The dollar hit a fresh 3-1/2-year high of 97.06 yen on Friday, while the euro rose to 125.50 yen, extending Thursday's sharp gains. The U.S. dollar and euro soared over 3 percent against the yen on Thursday in their biggest one-day moves since 2008.
YEN SEEN STAYING WEAK, EVEN IF GREENBACK SLIPS
With the BOJ announcing the world's most intense burst of monetary stimulus, some worry that Asian exporting countries that compete with Japan such as South Korea, Taiwan or China may lose their competitiveness as their currencies strengthen against the yen relative to others.
Friday's sharp losses in South Korean shares were due to foreign selling, with investors wary about prolonged tensions on the Korean peninsula and further weakness in the Japanese yen.
The yen's decline comes after years of a yen strength during which Tokyo lost its competitive edge against other Asian exporters, throwing the economy into deep deflation and slump.
Some economists say as long as interest rates remain near zero in both Japan and the United States under strong monetary easing by both central banks, fund flows were unlikely to accelerate out of Japan as a result of the latest BOJ action.
"Despite ample funding in Japan as a result of the BOJ, incentives for yen carry trades are low. For borrowers looking for cheap funding, the dollar offers the best option. U.S. interest rates are similarly near zero as in Japan but dollar liquidity is far bigger to keep funding costs low," said Junichi Makino, chief economist at SMBC Nikko Securities in Tokyo.

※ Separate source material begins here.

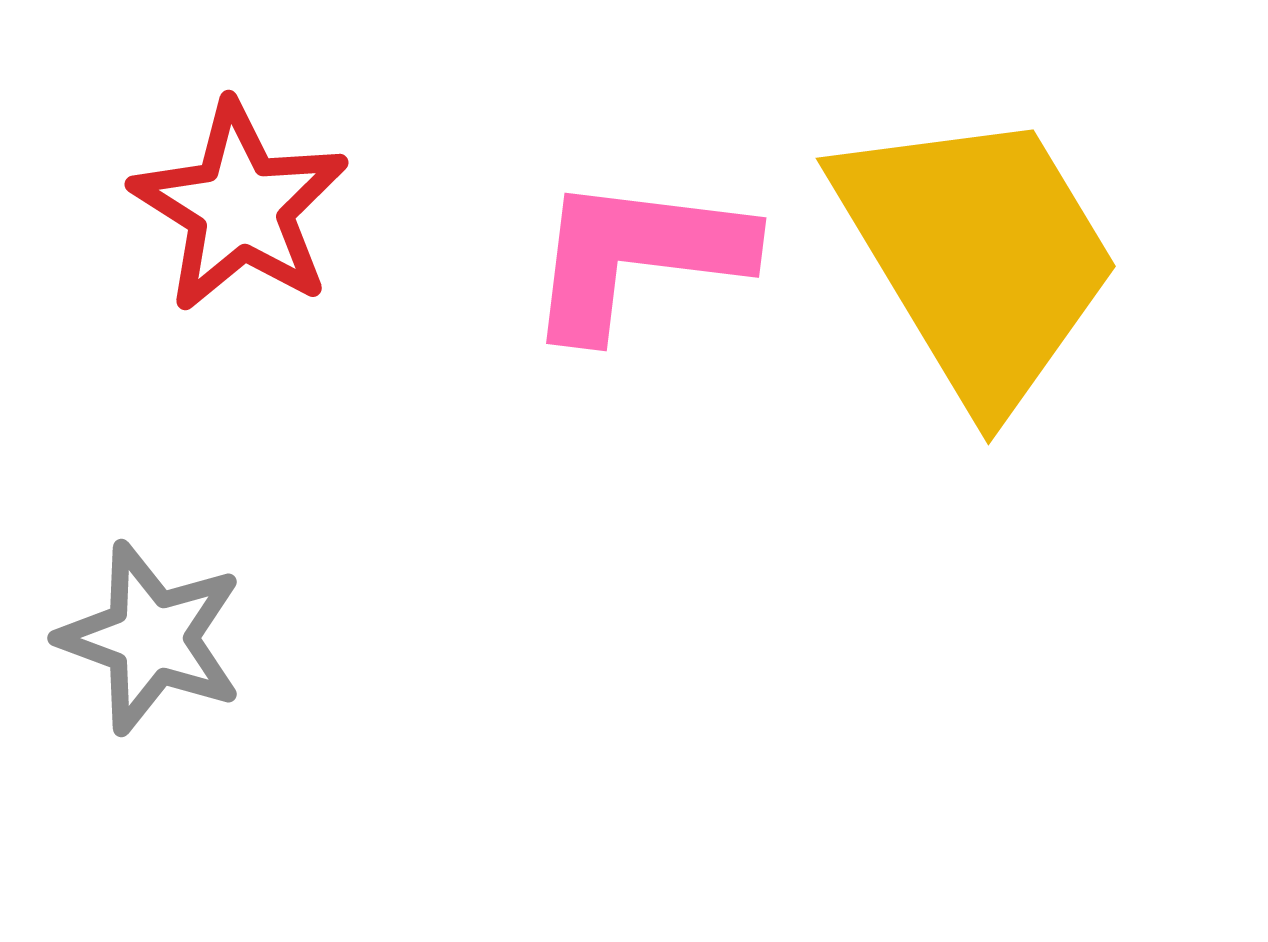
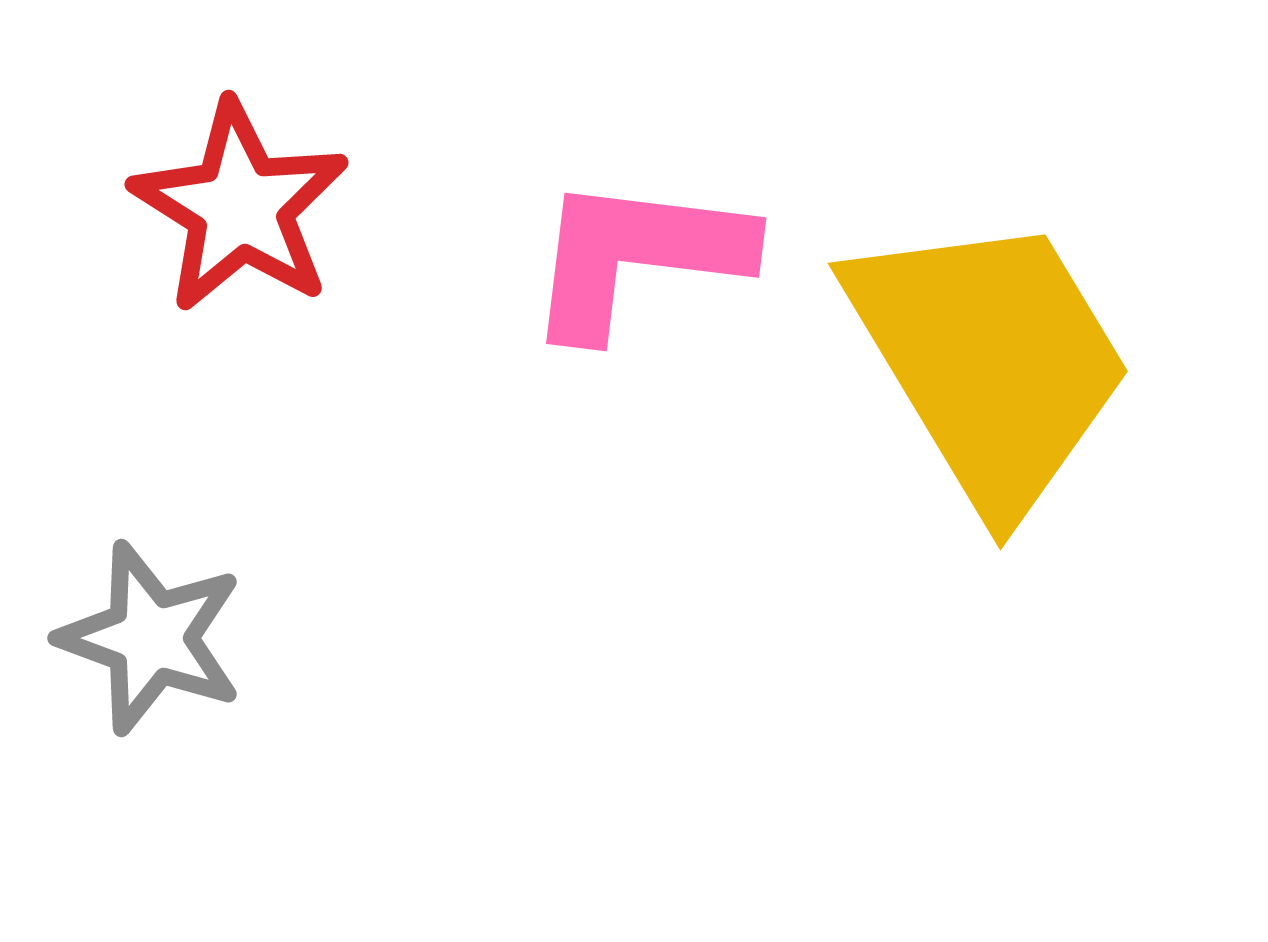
yellow trapezoid: moved 12 px right, 105 px down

Traders and analysts expect the yen to remain weak even if the U.S. dollar comes under pressure from signs of slowing growth. Risk assets were also seen supported by continued monetary stimulus from the world's major central banks.
The dollar index <.dxy> measured against a basket of major currencies hit an eight-month high on Thursday.
The European Central Bank kept interest rates steady at its meeting on Thursday, as expected, sending European shares down sharply. Traders were unhappy at the lack of fresh economic stimulus measures from the ECB and took profits on recent outperformers.
But ECB President Mario Draghi said the bank stood "ready to act" because there was no certainty that the euro zone economy would pick up, leaving the door open for future rate cuts.
The euro was steady against the dollar at $1.2932.
Concerns about the U.S. economy sent the benchmark 10-year U.S. Treasury yield down to near 3-1/2-month lows on Thursday, while the Japan's 10-year yield tumbled to a record low below 0.4 percent and 10-year Japanese government bond futures scaled a new historic high early on Friday.
U.S. crude inched up 0.1 percent to $93.35 a barrel while Brent inched up 0.2 percent to $106.50.